# Estimate variance of the mean

1. Nov 13, 2013

### emperorvinayak

1. The problem statement, all variables and given/known data
Suppose that:
E(X1) = μ, Var(X1) = 7,
E(X2) = μ, Var(X2) = 13,
E(X3) = μ, and Var(X3) = 20,

and consider the point estimates:

μˆ1 = X1/3 + X2/3 + X3/3
μˆ2 = X1/4 + X2/3 + X3/5
μˆ3 = X1/6 + X2/3 + X3/4 + 2

(a) Calculate the bias of each point estimate. Is any one of
them unbiased?
(b) Calculate the variance of each point estimate. Which
one has the smallest variance?
(c) Calculate the mean square error of each point estimate.
Which point estimate has the smallest mean square
error when μ = 3?

2. Relevant equations
Var(μ) = $\frac{1}{n-1}$ $\sum$(xi -$\bar{X}$)2 from i=1 to n for unbiased
and
Var(μ) = $\frac{1}{n}$ $\sum$(xi -$\bar{X}$)2 from i=1 to n for biased

3. The attempt at a solution

I found out part a) pretty easily: I just replaced all the Xn values with μ and if it returned μ again, it was unbiased.

The problem I'm having with, is part B. I just don't know what to plug into the forumulae displaed above!
I tried plugging in the variance for each of the X values, subtracting what I assumed to be the mean of those values and squaring what I got. Then I divided it by n for unbiased (b and c)
This is what I did for b) as an example:

$\frac{1}{3}$($\frac{7}{3}$+$\frac{13}{3}$+$\frac{20}{3}$)2

But the answer I'm getting is wrong. It was a wild shot anyway. I tried watching a few videos on Youtube to understand the concept and I think I get it. But it's the Variance OF the mean that's really bothering me.
After that, c) should be easy since all I have to do is to subtract the square of the bias from the variance I'm getting.

2. Nov 13, 2013

### Ray Vickson

If $X_1, X_2, X_3$ are dependent, you cannot say what the above variances are without also knowing the covariances between different $X_j$. If they are independent, you have not used known elementary results about combining variances in linear combinations. Back to square one.

3. Nov 13, 2013

### emperorvinayak

Oh my goodness!! Thank you so much for "you have not used known elementary results about combining variances in linear combinations."!

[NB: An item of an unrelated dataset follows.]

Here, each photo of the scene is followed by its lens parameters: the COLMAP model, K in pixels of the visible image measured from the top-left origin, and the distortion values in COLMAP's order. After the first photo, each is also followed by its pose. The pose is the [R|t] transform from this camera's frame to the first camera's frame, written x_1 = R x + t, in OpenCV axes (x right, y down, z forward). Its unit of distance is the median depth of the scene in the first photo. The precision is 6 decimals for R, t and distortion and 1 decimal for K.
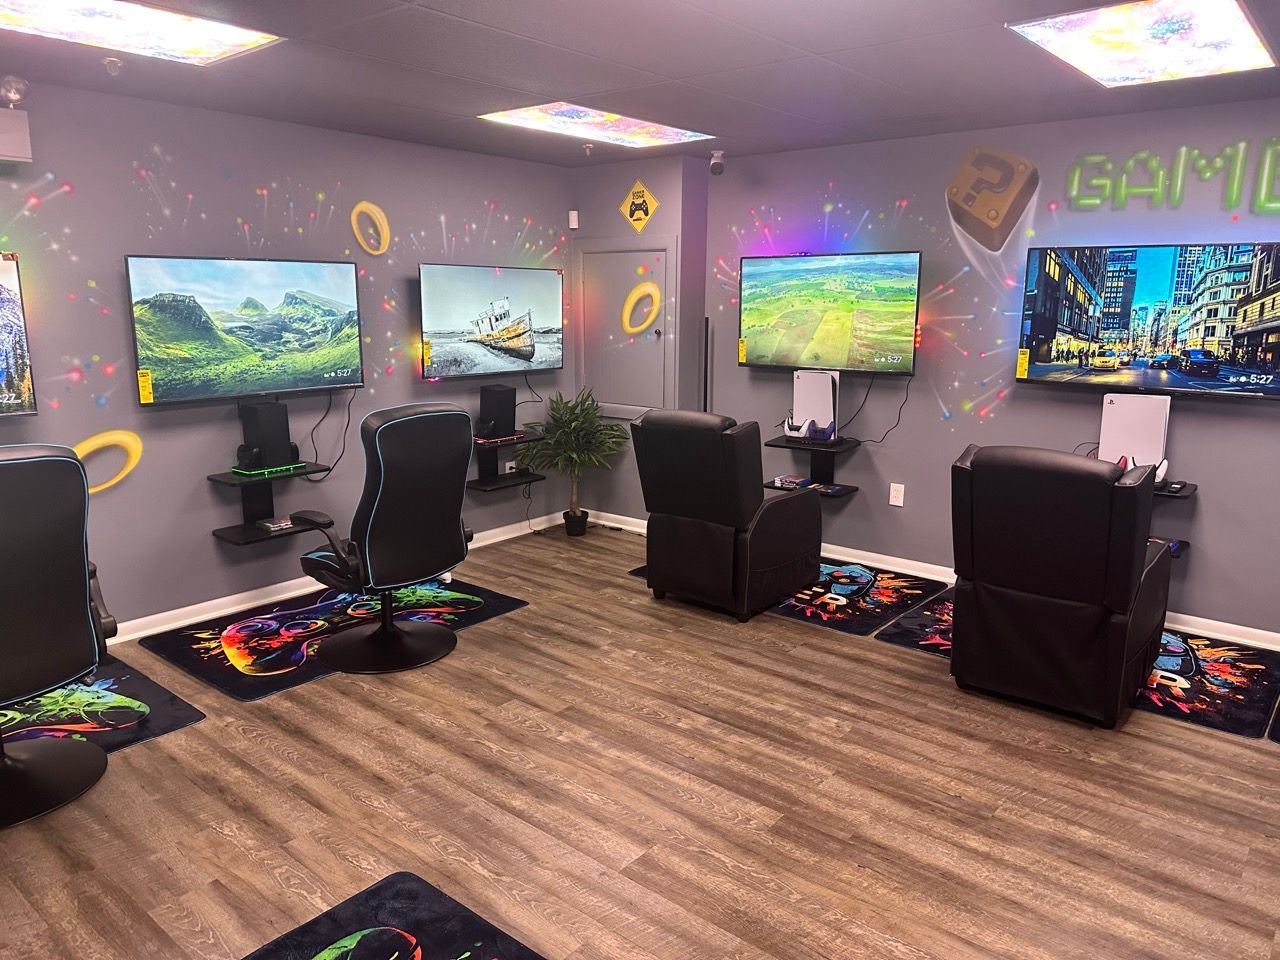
lens RADIAL K [[901.2, 0, 640.0], [0, 901.2, 480.0], [0, 0, 1]] dist [0.031989, -0.054938]
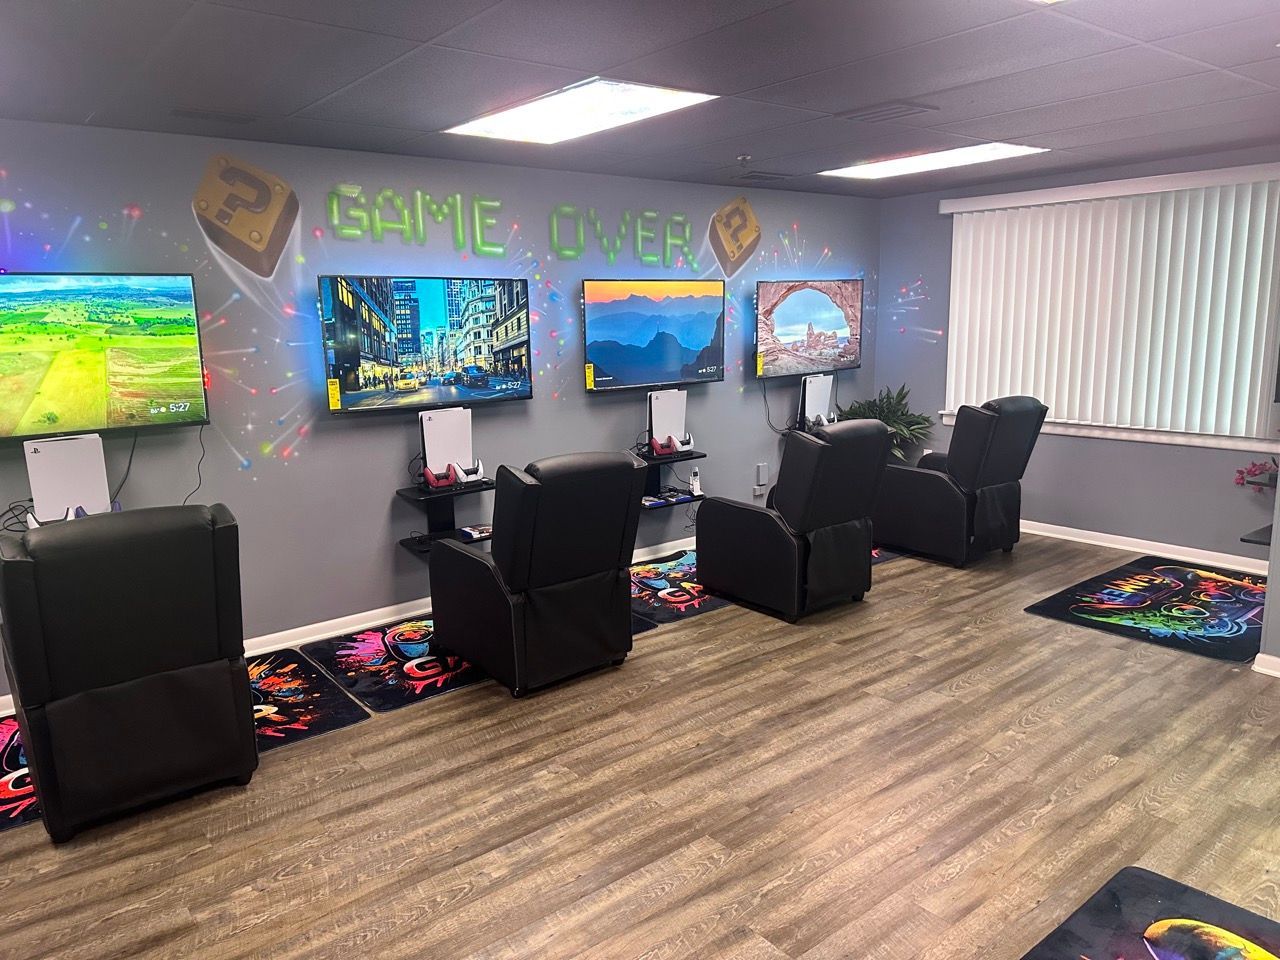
lens RADIAL K [[904.8, 0, 640.0], [0, 904.8, 480.0], [0, 0, 1]] dist [0.143032, -0.216703]
pose [[0.182019, -0.186596, 0.965428, -0.524463], [0.219372, 0.964789, 0.145112, -0.119977], [-0.958512, 0.185375, 0.216544, 0.530688]]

I looked that up and got the answer.. So it's nothing but $\frac{7}{16}+\frac{13}{9}+\frac{20}{25}$

I don't have the exact answer to this but I tried a similar problem that had the solutions at the back and it's correct! All I had to do was to square the constants being multiplied by the Xn variables and add them up.

Thanks again for your time I really appreciate it! :)